- WHAT THIS TASK INVOLVES -
If a line in the records contains the word "Checks", count it; state the resulting number and nothing more.

- DATA TO PROCESS -
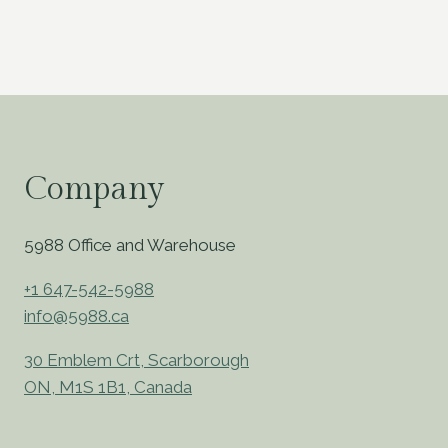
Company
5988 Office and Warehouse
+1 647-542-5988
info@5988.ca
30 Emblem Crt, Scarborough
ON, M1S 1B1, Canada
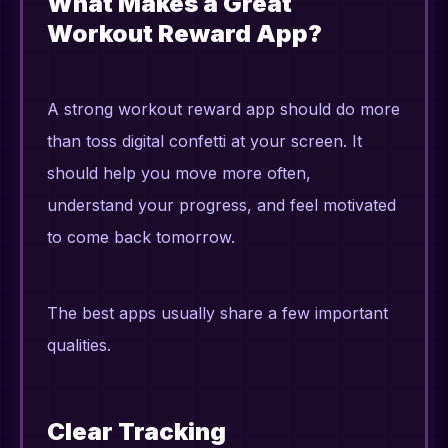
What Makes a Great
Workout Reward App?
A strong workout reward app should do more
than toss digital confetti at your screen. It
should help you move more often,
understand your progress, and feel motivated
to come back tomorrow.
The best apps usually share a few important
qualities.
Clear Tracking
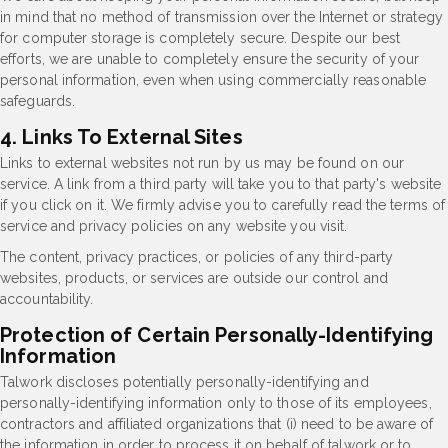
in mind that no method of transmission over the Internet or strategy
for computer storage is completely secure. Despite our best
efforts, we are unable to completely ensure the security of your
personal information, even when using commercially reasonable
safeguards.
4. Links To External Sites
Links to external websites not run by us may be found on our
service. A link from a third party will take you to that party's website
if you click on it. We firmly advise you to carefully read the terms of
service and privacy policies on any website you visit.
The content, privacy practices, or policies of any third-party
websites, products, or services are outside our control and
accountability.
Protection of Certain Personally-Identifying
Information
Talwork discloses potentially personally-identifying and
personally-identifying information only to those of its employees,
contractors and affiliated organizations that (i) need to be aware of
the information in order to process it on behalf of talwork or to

* * *

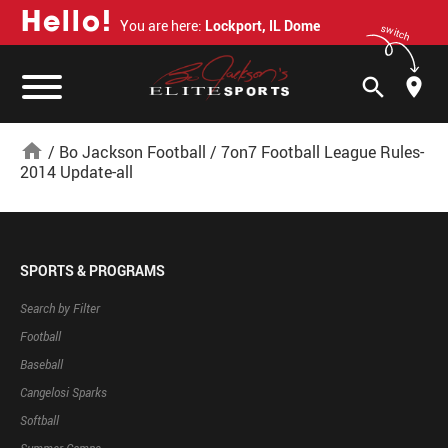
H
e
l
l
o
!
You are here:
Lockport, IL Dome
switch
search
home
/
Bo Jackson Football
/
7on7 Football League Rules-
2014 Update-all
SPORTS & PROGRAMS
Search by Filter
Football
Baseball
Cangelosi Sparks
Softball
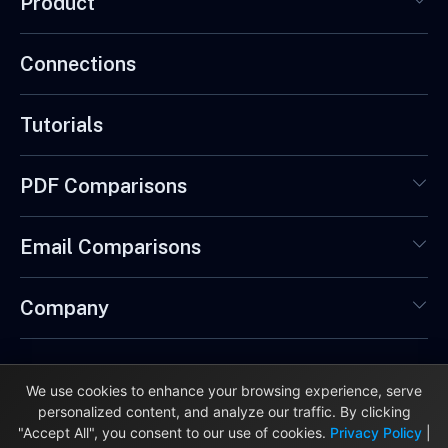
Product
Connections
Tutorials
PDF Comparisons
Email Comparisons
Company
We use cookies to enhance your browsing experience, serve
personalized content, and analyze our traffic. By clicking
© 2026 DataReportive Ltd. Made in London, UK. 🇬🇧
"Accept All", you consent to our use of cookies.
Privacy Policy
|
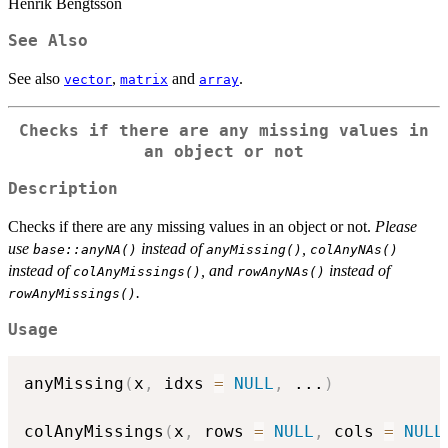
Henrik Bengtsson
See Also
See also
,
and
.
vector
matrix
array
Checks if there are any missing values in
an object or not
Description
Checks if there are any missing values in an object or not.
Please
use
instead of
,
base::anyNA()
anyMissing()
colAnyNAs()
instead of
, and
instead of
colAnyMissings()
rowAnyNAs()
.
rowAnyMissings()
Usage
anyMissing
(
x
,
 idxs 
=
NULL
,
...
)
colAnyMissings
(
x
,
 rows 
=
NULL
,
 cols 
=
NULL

- ANSWER TO THE PROBLEM -
2